Exercise objective >>
The lines to reproduce run from the first one below to the line containing "Figure 2. Reference", both included. Reproduce them exactly and nothing else.

Provided information >>
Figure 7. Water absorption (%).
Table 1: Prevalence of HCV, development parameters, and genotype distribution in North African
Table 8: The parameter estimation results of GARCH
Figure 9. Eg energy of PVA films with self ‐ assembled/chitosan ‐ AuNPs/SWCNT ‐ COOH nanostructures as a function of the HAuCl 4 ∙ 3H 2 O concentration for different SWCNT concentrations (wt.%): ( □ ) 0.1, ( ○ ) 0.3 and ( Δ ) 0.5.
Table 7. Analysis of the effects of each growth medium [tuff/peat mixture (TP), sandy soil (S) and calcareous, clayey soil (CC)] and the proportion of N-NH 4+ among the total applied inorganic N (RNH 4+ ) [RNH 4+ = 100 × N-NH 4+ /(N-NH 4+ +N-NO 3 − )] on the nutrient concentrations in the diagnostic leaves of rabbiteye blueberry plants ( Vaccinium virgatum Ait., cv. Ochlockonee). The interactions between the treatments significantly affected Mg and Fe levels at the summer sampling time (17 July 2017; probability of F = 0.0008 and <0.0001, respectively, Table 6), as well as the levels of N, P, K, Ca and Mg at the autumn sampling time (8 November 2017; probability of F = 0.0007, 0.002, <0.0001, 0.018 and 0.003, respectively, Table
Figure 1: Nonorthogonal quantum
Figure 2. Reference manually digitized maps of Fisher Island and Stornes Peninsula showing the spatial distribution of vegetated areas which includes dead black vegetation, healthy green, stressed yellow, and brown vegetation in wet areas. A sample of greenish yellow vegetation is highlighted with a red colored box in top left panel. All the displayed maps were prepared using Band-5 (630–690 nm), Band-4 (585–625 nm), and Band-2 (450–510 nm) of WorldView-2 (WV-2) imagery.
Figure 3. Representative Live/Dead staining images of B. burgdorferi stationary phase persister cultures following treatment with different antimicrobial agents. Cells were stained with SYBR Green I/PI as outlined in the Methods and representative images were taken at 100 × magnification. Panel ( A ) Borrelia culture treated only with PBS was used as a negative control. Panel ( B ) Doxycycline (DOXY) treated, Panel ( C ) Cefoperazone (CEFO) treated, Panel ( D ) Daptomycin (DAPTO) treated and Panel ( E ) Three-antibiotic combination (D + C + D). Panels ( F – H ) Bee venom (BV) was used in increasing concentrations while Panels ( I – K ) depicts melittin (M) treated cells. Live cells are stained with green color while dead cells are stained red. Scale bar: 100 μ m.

Reply >>
Figure 7. Water absorption (%).
Table 1: Prevalence of HCV, development parameters, and genotype distribution in North African
Table 8: The parameter estimation results of GARCH
Figure 9. Eg energy of PVA films with self ‐ assembled/chitosan ‐ AuNPs/SWCNT ‐ COOH nanostructures as a function of the HAuCl 4 ∙ 3H 2 O concentration for different SWCNT concentrations (wt.%): ( □ ) 0.1, ( ○ ) 0.3 and ( Δ ) 0.5.
Table 7. Analysis of the effects of each growth medium [tuff/peat mixture (TP), sandy soil (S) and calcareous, clayey soil (CC)] and the proportion of N-NH 4+ among the total applied inorganic N (RNH 4+ ) [RNH 4+ = 100 × N-NH 4+ /(N-NH 4+ +N-NO 3 − )] on the nutrient concentrations in the diagnostic leaves of rabbiteye blueberry plants ( Vaccinium virgatum Ait., cv. Ochlockonee). The interactions between the treatments significantly affected Mg and Fe levels at the summer sampling time (17 July 2017; probability of F = 0.0008 and <0.0001, respectively, Table 6), as well as the levels of N, P, K, Ca and Mg at the autumn sampling time (8 November 2017; probability of F = 0.0007, 0.002, <0.0001, 0.018 and 0.003, respectively, Table
Figure 1: Nonorthogonal quantum
Figure 2. Reference manually digitized maps of Fisher Island and Stornes Peninsula showing the spatial distribution of vegetated areas which includes dead black vegetation, healthy green, stressed yellow, and brown vegetation in wet areas. A sample of greenish yellow vegetation is highlighted with a red colored box in top left panel. All the displayed maps were prepared using Band-5 (630–690 nm), Band-4 (585–625 nm), and Band-2 (450–510 nm) of WorldView-2 (WV-2) imagery.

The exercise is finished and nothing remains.